• _Assignment_: Within the listing below, the lines to output run from the one containing "- 添加了对Adobe Advertising作为新的自定义构建组件的支持。" through the one containing "- 解析媒体数据元素时，现在包含事件对象。"; copy them exactly and nothing else.

▶

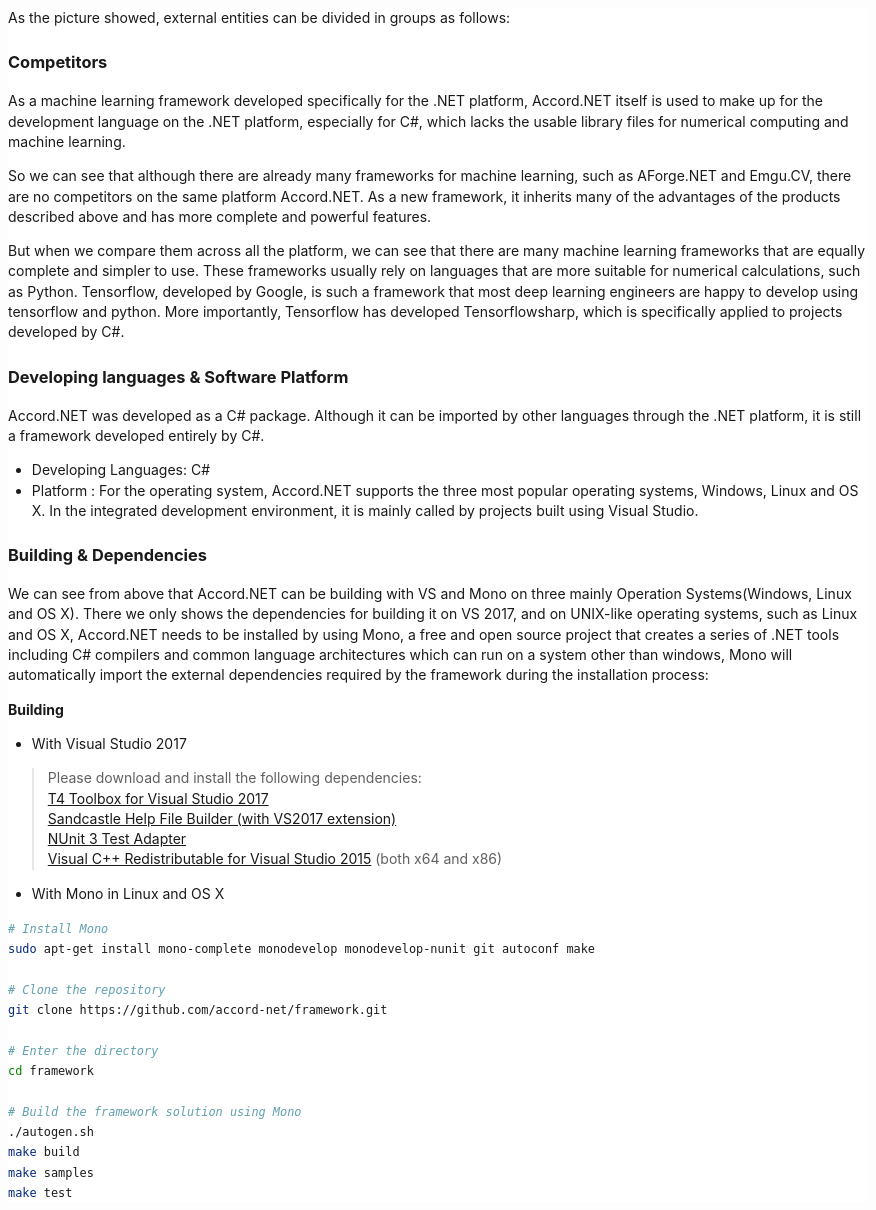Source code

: As the picture showed, external entities can be divided in groups as follows:

### Competitors

As a machine learning framework developed specifically for the .NET platform, Accord.NET itself is used to make up for the development language on the .NET platform, especially for C#, which lacks the usable library files for numerical computing and machine learning.

So we can see that although there are already many frameworks for machine learning, such as AForge.NET and Emgu.CV, there are no competitors on the same platform Accord.NET. As a new framework, it inherits many of the advantages of the products described above and has more complete and powerful features.

But when we compare them across all the platform, we can see that there are many machine learning frameworks that are equally complete and simpler to use. These frameworks usually rely on languages that are more suitable for numerical calculations, such as Python. Tensorflow, developed by Google, is such a framework that most deep learning engineers are happy to develop using tensorflow and python. More importantly, Tensorflow has developed Tensorflowsharp, which is specifically applied to projects developed by C#.

### Developing languages & Software Platform
Accord.NET was developed as a C# package. Although it can be imported by other languages through the .NET platform, it is still a framework developed entirely by C#.

- Developing Languages: C#
- Platform : For the operating system, Accord.NET supports the three most popular operating systems, Windows, Linux and OS X. In the integrated development environment, it is mainly called by projects built using Visual Studio.

### Building & Dependencies
We can see from above that Accord.NET can be building with VS and Mono on three mainly Operation Systems(Windows, Linux and OS X). There we only shows the dependencies for building it on VS 2017, and on UNIX-like operating systems, such as Linux and OS X, Accord.NET needs to be installed by using Mono, a free and open source project that creates a series of .NET tools including C# compilers and common language architectures which can run on a system other than windows, Mono will automatically import the external dependencies required by the framework during the installation process:

**Building**

- With Visual Studio 2017
>Please download and install the following dependencies:<br>
[T4 Toolbox for Visual Studio 2017](https://github.com/hagronnestad/T4Toolbox/releases/tag/vs2017-b1)<br>
[Sandcastle Help File Builder (with VS2017 extension)](https://github.com/EWSoftware/SHFB/releases)<br>
[NUnit 3 Test Adapter](https://marketplace.visualstudio.com/items?itemName=NUnitDevelopers.NUnit3TestAdapter)<br>
[Visual C++ Redistributable for Visual Studio 2015](https://www.microsoft.com/en-us/download/details.aspx?id=48145&751be11f-ede8-5a0c-058c-2ee190a24fa6) (both x64 and x86)

- With Mono in Linux and OS X
```bash
# Install Mono
sudo apt-get install mono-complete monodevelop monodevelop-nunit git autoconf make

# Clone the repository
git clone https://github.com/accord-net/framework.git

# Enter the directory
cd framework

# Build the framework solution using Mono
./autogen.sh
make build
make samples
make test
```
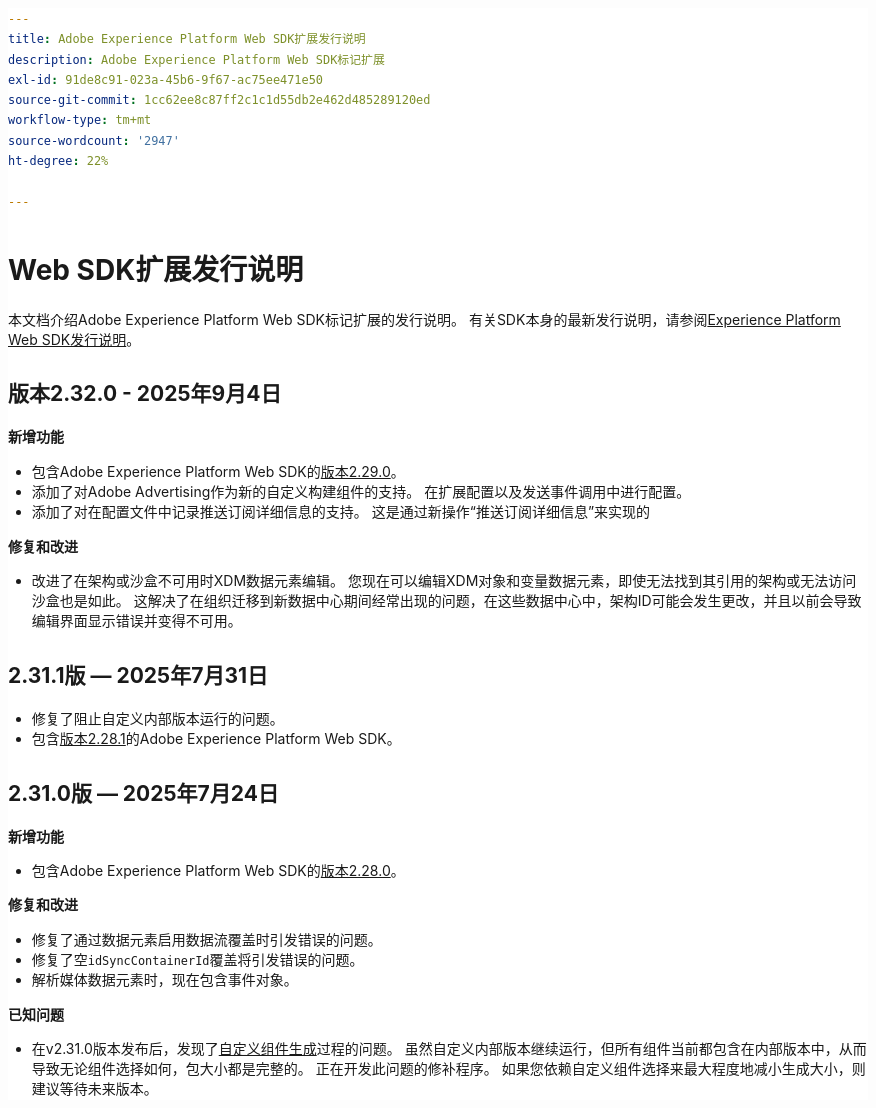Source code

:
 ```yaml
---
title: Adobe Experience Platform Web SDK扩展发行说明
description: Adobe Experience Platform Web SDK标记扩展
exl-id: 91de8c91-023a-45b6-9f67-ac75ee471e50
source-git-commit: 1cc62ee8c87ff2c1c1d55db2e462d485289120ed
workflow-type: tm+mt
source-wordcount: '2947'
ht-degree: 22%

---
```



# Web SDK扩展发行说明

本文档介绍Adobe Experience Platform Web SDK标记扩展的发行说明。 有关SDK本身的最新发行说明，请参阅[Experience Platform Web SDK发行说明](/help/web-sdk/release-notes.md)。

## 版本2.32.0 - 2025年9月4日

**新增功能**

- 包含Adobe Experience Platform Web SDK的[版本2.29.0](../../../../web-sdk/release-notes.md#2-29-0)。
- 添加了对Adobe Advertising作为新的自定义构建组件的支持。 在扩展配置以及发送事件调用中进行配置。
- 添加了对在配置文件中记录推送订阅详细信息的支持。 这是通过新操作“推送订阅详细信息”来实现的

**修复和改进**

- 改进了在架构或沙盒不可用时XDM数据元素编辑。 您现在可以编辑XDM对象和变量数据元素，即使无法找到其引用的架构或无法访问沙盒也是如此。 这解决了在组织迁移到新数据中心期间经常出现的问题，在这些数据中心中，架构ID可能会发生更改，并且以前会导致编辑界面显示错误并变得不可用。

## 2.31.1版 — 2025年7月31日

- 修复了阻止自定义内部版本运行的问题。
- 包含[版本2.28.1](../../../../web-sdk/release-notes.md#2-28-1)的Adobe Experience Platform Web SDK。

## 2.31.0版 — 2025年7月24日

**新增功能**

- 包含Adobe Experience Platform Web SDK的[版本2.28.0](../../../../web-sdk/release-notes.md#2-28-0)。

**修复和改进**

- 修复了通过数据元素启用数据流覆盖时引发错误的问题。
- 修复了空`idSyncContainerId`覆盖将引发错误的问题。
- 解析媒体数据元素时，现在包含事件对象。

**已知问题**

- 在v2.31.0版本发布后，发现了[自定义组件生成](/help/web-sdk/install/create-custom-build.md)过程的问题。 虽然自定义内部版本继续运行，但所有组件当前都包含在内部版本中，从而导致无论组件选择如何，包大小都是完整的。 正在开发此问题的修补程序。 如果您依赖自定义组件选择来最大程度地减小生成大小，则建议等待未来版本。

◀

• _Exercise solution_:
- 添加了对Adobe Advertising作为新的自定义构建组件的支持。 在扩展配置以及发送事件调用中进行配置。
- 添加了对在配置文件中记录推送订阅详细信息的支持。 这是通过新操作“推送订阅详细信息”来实现的

**修复和改进**

- 改进了在架构或沙盒不可用时XDM数据元素编辑。 您现在可以编辑XDM对象和变量数据元素，即使无法找到其引用的架构或无法访问沙盒也是如此。 这解决了在组织迁移到新数据中心期间经常出现的问题，在这些数据中心中，架构ID可能会发生更改，并且以前会导致编辑界面显示错误并变得不可用。

## 2.31.1版 — 2025年7月31日

- 修复了阻止自定义内部版本运行的问题。
- 包含[版本2.28.1](../../../../web-sdk/release-notes.md#2-28-1)的Adobe Experience Platform Web SDK。

## 2.31.0版 — 2025年7月24日

**新增功能**

- 包含Adobe Experience Platform Web SDK的[版本2.28.0](../../../../web-sdk/release-notes.md#2-28-0)。

**修复和改进**

- 修复了通过数据元素启用数据流覆盖时引发错误的问题。
- 修复了空`idSyncContainerId`覆盖将引发错误的问题。
- 解析媒体数据元素时，现在包含事件对象。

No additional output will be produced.